Glucose Tattoos: Could They Work for You?

Multiple finger pricks are all part of the daily routine for people with type 1 diabetes, who must keep a close watch over their blood sugar. The consequences of having the blood sugar drop too low are dangerous, even life threatening, and the downside of having high blood sugars are life-threatening complications down the line.

The methods already on the market to continuously monitor your glucose offer a way out of the tedious blood sugar testing routines because it lets the person with diabetes know if the blood sugars are headed up or down. But these methods are not effort-free. The tiny glucose sensor that is implanted right into the skin must be changed regularly, and it must be carefully calibrated on a regular basis, too.

Now a new, and very promising method, for monitoring blood sugar is in the works. Currently under development at the Massachusetts Institute of Technology is essentially what is being called the glucose tattoo. When a special ink that contains carbon nanotubes, or nanoparticles, is injected under the skin, it can reflect infrared light back through the skin into a monitor that is worn externally. Blood sugar levels can be checked easily with the monitor, which is about the size of a small wrist watch.   

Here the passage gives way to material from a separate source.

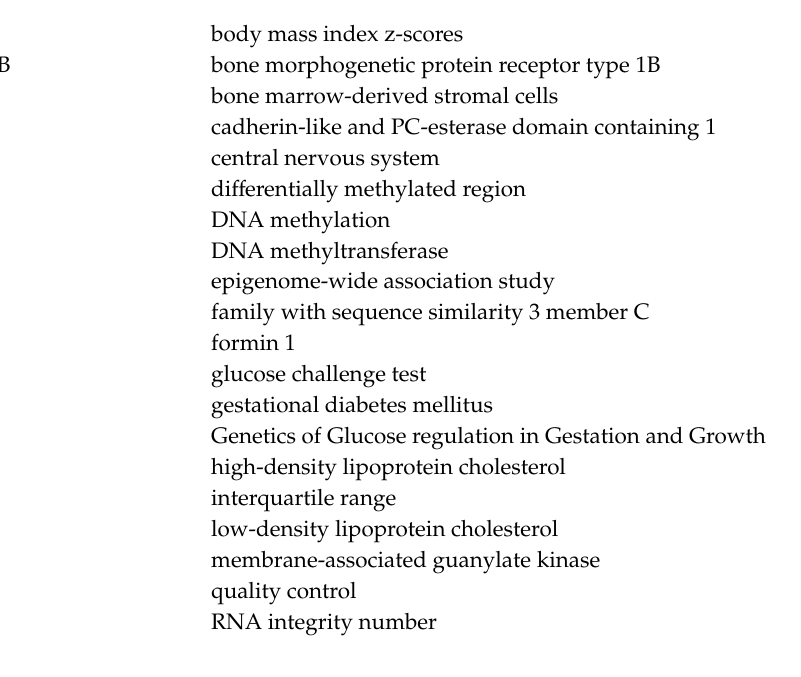
clean-up, Figure S2: QQ-plot for the association between placental methylome and childhood adiposity, Figure S3: Regional association plot and correlation heatmap of CpGs located near cg22593959 from the CpG-by-CpG analysis, Figure S4: Regional plot and correlation heatmap of CpGs located near cg22436429 from the CpG-by-CpG analysis, Figure S5: Regional plot and correlation heatmap of CpGs located in the FMN1 gene locus from the regional analysis, Figure S6: Regional plot and correlation heatmap of CpGs located in the MAGI2 gene locus from the regional analysis, Figure S7: Regional plot and correlation heatmap of CpGs located in the SKAP2 gene locus from the regional analysis, Figure S8: Regional plot and correlation heatmap of CpGs located in the BMPR1B gene locus from the regional analysis, Table S1: Characteristics of the mothers and children from 3D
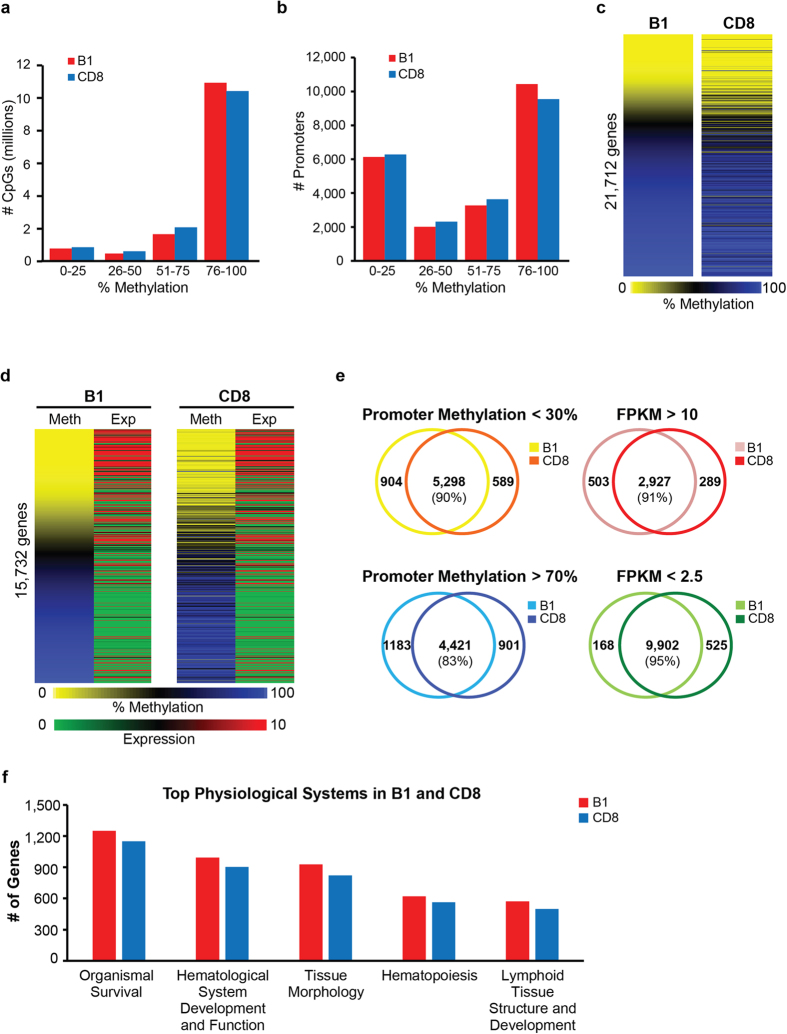
Transcriptome and methylome of normal B-1a and CD8 cells.(a) Breakdown of CpG methylation as determined by WGBS in B-1a (B1) and CD8 samples. Individual CpGs were placed into 4 categories based on percent methylation (0–25%, 26–50%, 51–75%, and 76–100%). (b) Breakdown of promoter methylation for 21,712 genes in B1 and CD8 samples. Methylation percentage for individual CpGs were annotated to the core promoter regions (−300 bp to +150 bp relative to the TSS). Methylation percentages for all CpGs across the 450 bp region were averaged to give a mean methylation value for each gene promoter. Promoters were placed in 4 categories based on percent methylation (0–25%, 26–50%, 51–75%, and 76–100%). (c) Methylation status of 21,712 promoters in B1 and CD8 samples as determined by WGBS. Mean promoter methylation was determined as described in part b of the figure legend. Hypomethylation is shown in yellow and hypermethylation in blue. (d) Heat map presentation of promoter methylation (analyzed as in Fig. 2b) and corresponding gene expression (presented as average FPKM values as determined by RNA-seq) in mouse splenic B1 and CD8 cells for 15,732 genes. Genes with high FPKM values are shown in red and genes with low FPKM values are shown in green. Heat maps are organized in the same gene order to match data for methylation and gene expression. (e) (left) Venn diagram showing number of unique and overlapping hypomethylated (methylation <30%) and hypermethylated (methylation >70%) promoters in B1 and CD8 samples. (right) Venn diagram showing number of unique and overlapping highly expressed (FPKM > 10) and lowly expressed (FPKM <2.5) genes in B1 and CD8 samples. (f) Ingenuity Pathway analysis (IPA) of highly expressed genes (FPKM ≥10) in B1 (red) and CD8 (blue) samples. The top subcategories obtained in Physiological System, Development and Functions are displayed (P < 0.05, for all subcategories).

"Depending on the wave length reflected back from the carbon nanotubes, the person gets a reading on the blood sugar," explains Spyros Mezitis, MD, Ph.D., attending endocrinologist and clinical investigator at Lenox Hill Hospital in New York City. "The technology must go through FDA approval before it is available."

The tattoo itself would be very small, about the size of a dime, says Harmeet Narula, MD, assistant professor of medicine at Stony Brook University in Stony Brook, New York. "It might need to be changed every six months," she explains. "This is much more convenient than using the continuous glucose monitoring device, which needs to be changed every four to seven days."

If approved, the glucose tattoo could one day mean diabetics would not have to endure multiple daily finger pricks. There are many unknowns at this point about the new technology, Mezitis explains.

"Some areas of the skin may be more accurate for taking a reading," he says. "And how often would the ink need to be injected still needs to be determined. But the big advantage is that it would free the diabetic from blood sugar testing."

 Don't look for the glucose tattoo anytime soon: it's still being studied in animals, Narula says. But, she adds, "The concept is very appealing."